My iPod loves to do weird stuff and then heal itself so I’ve learned to accept it and not tempt fate by asking questions to which the universe (or Apple technicians) does not want to provide answers. But that’s just me. I know you won’t rest until you’ve figured this out.
June 21st, 2007 at 9:46:18 am
I blame Steve Jobs for an evil global conspiracy. Fire Mike Brey!

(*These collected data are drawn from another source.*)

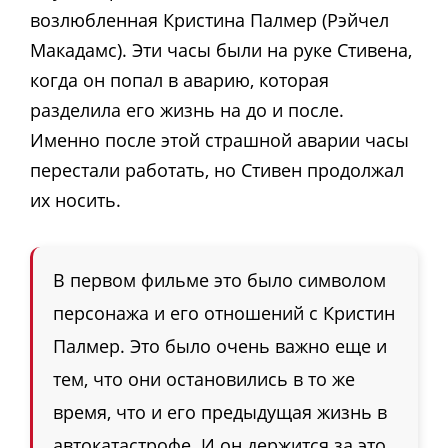
возлюбленная Кристина Палмер (Рэйчел
Макадамс). Эти часы были на руке Стивена,
когда он попал в аварию, которая
разделила его жизнь на до и после.
Именно после этой страшной аварии часы
перестали работать, но Стивен продолжал
их носить.
В первом фильме это было символом
персонажа и его отношений с Кристин
Палмер. Это было очень важно еще и
тем, что они остановились в то же
время, что и его предыдущая жизнь в
автокатастрофе. И он держится за это.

June 21st, 2007 at 11:00:09 am
I kind of like David’s battery theory, it is the type of thing someone might replace just because they have the hood up–and could make a big difference… It is also the type of thing that could conceivably become unseated and then get re-seated when you put the case back on–and not get noted because you think it came loose when you took the case apart. I’m not certain how that could make a popping noise though. I suppose it is possible the the popping noise is an unrelated issue, but that seems unlikely (though my power supply has made some popping noises in the past to no ill effect.) Ultimately, I try not to ask too many questions about computer hardware–though I have found that if you really want to test whether there is a problem some place with your computer–do a clean install on a freshly formated drive from a original disk. I’ve found that that taxes the system fairly well in basically all aspects except graphics and that if something goes then it is an easily demonstrated fault and obviously a fault Apples stuff–It also tends to be a repeatable failure. This is how I proved to Apple that my mother board was hosed. (Well actually I think it ended up being the DVD drive and the mother board that were the problem.) And if all that goes well, don’t worry about it.

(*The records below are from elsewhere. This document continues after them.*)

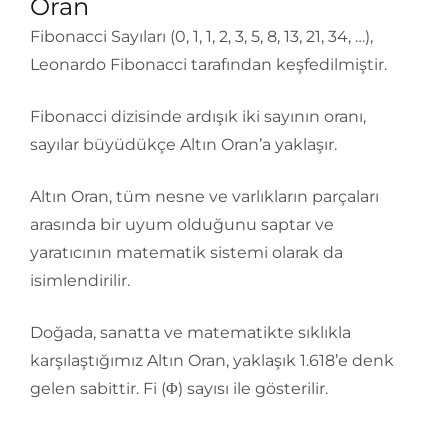
Oran
Fibonacci Sayıları (0, 1, 1, 2, 3, 5, 8, 13, 21, 34, …),
Leonardo Fibonacci tarafından keşfedilmiştir.
Fibonacci dizisinde ardışık iki sayının oranı,
sayılar büyüdükçe Altın Oran’a yaklaşır.
Altın Oran, tüm nesne ve varlıkların parçaları
arasında bir uyum olduğunu saptar ve
yaratıcının matematik sistemi olarak da
isimlendirilir.
Doğada, sanatta ve matematikte sıklıkla
karşılaştığımız Altın Oran, yaklaşık 1.618’e denk
gelen sabittir. Fi (Φ) sayısı ile gösterilir.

June 21st, 2007 at 11:15:45 am
Yes, I think Mike Brey certainly had something to do with this, and I agree he should be fired. That should have been the pop you heard, even in Tenn. Seriously, I have installed all kinds of OS’s over the years, and various programs. Sometimes, there is a crash that approaches the kind of system failure that you experienced, even to the extent of appearing to hear a pop. I believe many of these crashes are related to video driver or video card incompatibilities with the program or system being used. Other times, memory is the problem. I am currently having a problem in bootcamp with Vista, whenever Vista upgrades itself. Since you have had weird experiences with Safari 3, which, going to the same web sites I don’t have, there must be something incompatible in the video driver or video setting that you are using on the powerbook. Why or how that would subsequently cure itself, I can’t say, but, sometimes software will cause a computer to use different hardware settings, like IRQ settings or memory addresses, when the software otherwise has a problem or causes one itself. In the old days with windows, we’d talk a lot about IRQ settings and memory addresses to exclude to avoid crashes or freezes. I don’t know if that is what has happened here, but, something equivalent may have gone on between OSX and the video drivers to cure what was a major crash. I recognize my explanation doesn’t account for the total shutdown and failure to reboot that you have experienced. In addition to all sorts of quantum/alternative universe theories, I wonder if the Apple people did some kind of soft repair equivalent to holding down the power button for a long time. I forget what that is called,something like an SMC ??? reset??? Otherwise, make sure you have a good external drive and frequently do back ups. Good luck!
Mike Tichon
June 21st, 2007 at 12:59:11 pm
I read/heard a quote once years ago, and it’s been correct almost 100% of the time. That quote is: “Computer problems that go away all by themselves come back again all by theirselves.”
Good luck though!
June 21st, 2007 at 1:05:43 pm
They reversed the polarity.
June 21st, 2007 at 4:44:20 pm
They reversed the polarity.
Just so long as they don’t cross the streams, NEVER cross the streams.
June 21st, 2007 at 5:34:03 pm
It’s OK if you’re trying to destroy Gozer the Traveler though.